Clearly, there’s no such thing as a “reticulated mixture model” but if you create one I’ll gladly take credit for the name. Instead this post is a demonstration of using mixture models for clustering and the interplay of R and Python via RStudio’s reticulate
package.
Mixture Model Basics
The idea behind mixture models is that you have data containing information from two (or more) subgroups and you want to uncover structure of the subgroups. A classic example is you have a bunch of people’s height data and you would like to figure out which are likely to be from men and which are from women. If the data set is labeled with gender
the problem is trivial, but if it’s not then it seems reasonable to think we’re looking at data sampled from 2 different normal distributions and we would like to use our data to get an idea what those distributions are. Of course, there’s no reason why we need to limit to only 2 groups or normal distributions, but we will here so we don’t overcomplicate the process.
Our Data
So show the mixture model process, I’m going to manufacture some data out of two bi-variate normal distributions, and I them to have different covariance matrices.

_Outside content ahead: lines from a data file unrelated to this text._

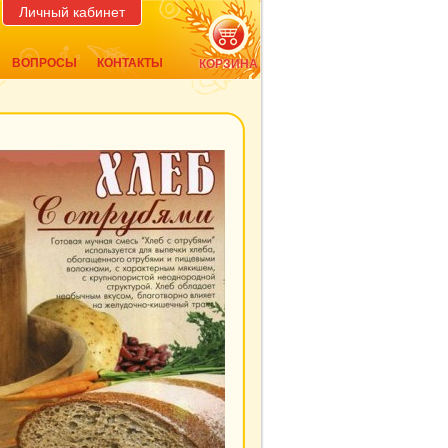
Личный кабинет
ВОПРОСЫ
КОНТАКТЫ
КОРЗИНА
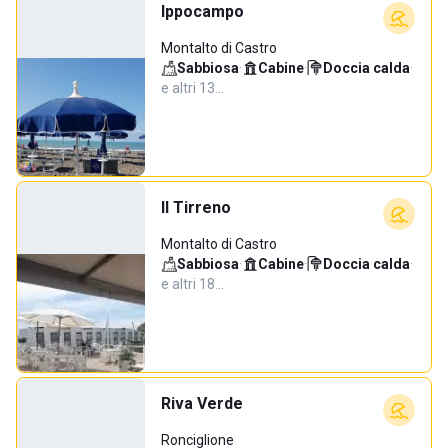
Ippocampo
Montalto di Castro
Sabbiosa
·
Cabine
·
Doccia calda
·
e altri 13…
Il Tirreno
Montalto di Castro
Sabbiosa
·
Cabine
·
Doccia calda
·
e altri 18…
Riva Verde
Ronciglione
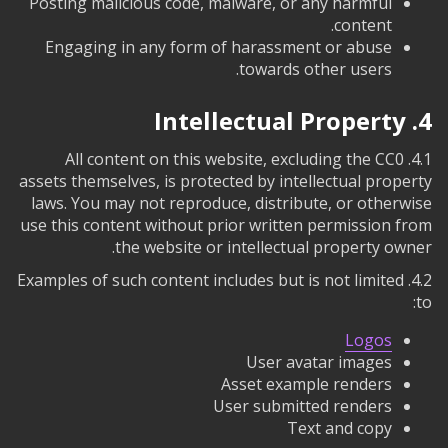
Posting malicious code, malware, or any harmful
content.
Engaging in any form of harassment or abuse
towards other users.
4. Intellectual Property
4.1. All content on this website, excluding the CC0
assets themselves, is protected by intellectual property
laws. You may not reproduce, distribute, or otherwise
use this content without prior written permission from
the website or intellectual property owner.
4.2. Examples of such content includes but is not limited
to:
Logos
User avatar images
Asset example renders
User submitted renders
Text and copy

library(mvtnorm) #gets rmvnorm function
#function to make random covariance matrices
randCov <- function(n=2, k=1){
mat <- matrix(runif(n^2)*k, ncol=n)
return(t(mat)%*%mat) #make mat symmetric and return
}
cv1 <- randCov(2,2.5)
cv2 <- randCov(2,1.25)
A <- rmvnorm(100, mean=c(20,75), sigma = cv1)
B <- rmvnorm(100, mean=c(18,69), sigma = cv2)
df <- rbind.data.frame(as.data.frame(A), as.data.frame(B))
df$V3 <- c(rep("A",100),rep("B",100))
Here I’ve labeled the data so we can check how our mixture model performed. Let’s look at our data with and with-out using the labels:
library(ggplot2)
library(patchwork)
gNoLab <- ggplot(df, aes(x=V1, y=V2))+geom_point()+ggtitle("No Labels")
gLab <- ggplot(df, aes(x=V1, y=V2, col=V3))+geom_point()+ggtitle("True Labels")
gNoLab+gLab
Now our goal will be to recover the labels is we start with the data in the left graph.
Passing Data to Python
R has the functionality to build a gaussian mixture model, but I’ve been working with python some and want to use reticulate
’s ability to pass data and results between R and python. First, let’s get R ready:
library(reticulate)
use_python("/usr/bin/python") # I'm using python 3.7.1 in Arch linux
Now in a python code chunk, we can access R objects.
import numpy as np
import pandas as pd
print(r.df.head())
## V1 V2 V3
## 0 22.593247 75.423297 A
## 1 20.012685 74.874178 A
## 2 20.074491 75.357672 A
## 3 20.541347 75.030955 A
## 4 24.746648 76.296463 A
Mixture Model in Python
Now that we can get our data from R into python, we’ll use SciKit Learn to build a Gaussian Mixture model. We’ll need to give two parameters, the number of components we think the mixture has and a parameter about how the covariances may vary. We also have to copy the dataframe from R into a pandas dataframe so we can add a new column.
from sklearn.mixture import GaussianMixture
gmm = GaussianMixture(n_components=2, covariance_type='full')
pydf = r.df
pydf['gml']=gmm.fit_predict(pydf[['V1','V2']])
print(pydf.head())
## V1 V2 V3 gml
## 0 22.593247 75.423297 A 1
## 1 20.012685 74.874178 A 1
## 2 20.074491 75.357672 A 1
## 3 20.541347 75.030955 A 1
## 4 24.746648 76.296463 A 1
Check Results
We can take advantage of ggplot2
to visualize the mixture model labels now. I’ll reproduce the graph above, but now the left side will be colored by the labels from the mixture model while the right is still colored with the true labels.
py$pydf$gml <- ifelse(py$pydf$gml==0, "A","B")
gMMLab <- ggplot(py$pydf, aes(x=V1, y=V2, col=gml))+geom_point()+ggtitle("Labeled by GMM")
gMMLab+gLab
That looks pretty successful! Obviously, the more mixed the data is, the hard it is for the mixture model to correctly identify the boundary. Also, if we have the wrong number of mixture components, the model labels will muddle the components. Sklearn provides a BayesianGaussianMixture
that can identify less than the provided number of components. Perhaps that can be a post in the near future.